Мой гость впился в "Новый мир" и частенько хихикал, не обращая на меня никакого внимания.

А повестушка-то содержала в себе леденящую кровь историю. Это был сюжет о молодом историке, выпускнике университета, который почему-то крайне неодобрительно относился к самому прогрессивному строю в мире и мечтал смыться из самой лучшей на свете страны. Конечно, он был неблагодарной скотиной, не ценившей, что Родина его воспитала, приняла в комсомол, дала высшее образование и двухгодичную воинскую закалку после окончания университета. Пребывание в армии почему-то особенно не понравилось герою, и он поставил себе задачу покинуть Отечество любой ценой. Но осуществить это было не так-то просто. Уехать в туристическую поездку в капиталистическую страну, в такую, откуда перебежчика не вернули бы обратно, никак не получалось. Он был холост, а без заложников за рубеж не выпускали. Такая родня, как родители, братья и сестры, дяди и тети, в расчет не принималась. Организовать служебную командировку, хотя Шурупов - такая фамилия была у героя - уже стал кандидатом исторических наук, тоже не удавалось. Право выезда за пределы, то, что в любой стране предоставлялось любому просто так, ни за что живешь, не за какие-то там заслуги, в нашем самом гуманном обществе следовало заслужить. Бедняга и в партию вступил - не помогло. Те, кто думал, что в отличие от зеков живут на свободе, ошибались.
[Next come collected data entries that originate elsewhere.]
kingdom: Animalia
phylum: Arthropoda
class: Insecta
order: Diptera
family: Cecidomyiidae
Просто зона у них была побольше, а колючая проволока их лагеря шла по государственной границе СССР.

Взвесив свои возможности, Шурупов установил, что имеет три возможности отъезда за бугор. Первый способ - жениться на иностранке, на "фирменной" девочке, и вместе с ней сигануть на волю. Второй путь был похож, но менее приятен: следовало охмурить какую-нибудь еврейку (тогда говорили: "Еврей не национальность, а средство передвижения"), сочетаться с ней законным браком, далее организовать вызов от мифических родственников из Израиля и рвануть в Соединенные Штаты. Еврейский вариант меньше нравился Шурупову, ибо он недолюбливал эту активную нацию. Не то чтобы он был рьяным антисемитом, но не лежала у него к ней душа, да и тело тоже не хотело ложиться в одну койку.
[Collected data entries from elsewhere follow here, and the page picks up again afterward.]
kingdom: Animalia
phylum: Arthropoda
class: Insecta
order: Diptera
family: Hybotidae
Третий путь был кровавый, и герой, будучи гуманистом не только по образованию, его отвергал. Речь шла об угоне самолета. Дело предстояло хлопотное: доставать оружие, суметь протащить его на борт… Кроме того, не было никаких гарантий, что самого Шурупова не прихлопнут. Да и убить человека он, пожалуй, в отличие от Раскольникова не сумел бы. Эта версия была отброшена бесповоротно.

Сначала герой попробовал два первых способа. Он начал каждое утро принимать душ, и ежедневно менял белье, и даже душился заграничной туалетной водой. Но все было напрасно. Ни стильные девочки из-за бугра, ни еврейские барышни на него не клевали. Он потратил немало денег на рестораны, но почему-то никто не хотел ложиться с ним в постель. А он, как дурак, каждый день ходил чистый, надушенный и в свежем белье. В особенности Шурупов обижался на евреек. Он, можно сказать, делал им одолжение, предлагая себя, совершал, можно сказать, подвиг, преодолевая свою нелюбовь к их национальности, а они ужинали с ним и потом воротили от него свои, как правило, длинные носы. Наш историк имел несколько мужских недостатков: мал ростом, неказист, некрасив, необаятелен и как-то несексуален. И хотя у него были недюжинные мужские достоинства, ему никак не удавалось пустить их в ход. Ну не хотели женщины иметь с ним никаких амурных дел! И только невзрачная, чтобы не сказать уродливая, соседка по подъезду удовлетворяла его плотские вожделения.

Короче, многочисленные попытки завязать серьезный роман, переходящий в женитьбу, со "средствами передвижения" потерпели фиаско. Шурупов устал каждый день мыться и решил пойти другим путем. Конечно, это потребовало от него своеобразного, можно выразиться, даже геройского поступка. Он - чистопородный русский - решил переменить национальность. Все-таки отвращение к социалистическому строю возобладало над неприязнью к евреям. Он написал заявление в милицию, что потерял паспорт. Через месяц ему по правилам должны были выдать новый. Когда начальник паспортного стола заполнял паспорт, Евгений Федорович Шурупов, родившийся в Васильсурске на Волге в семье агронома, вдруг сказал майору милиции:

- В графе национальность напишите "еврей"!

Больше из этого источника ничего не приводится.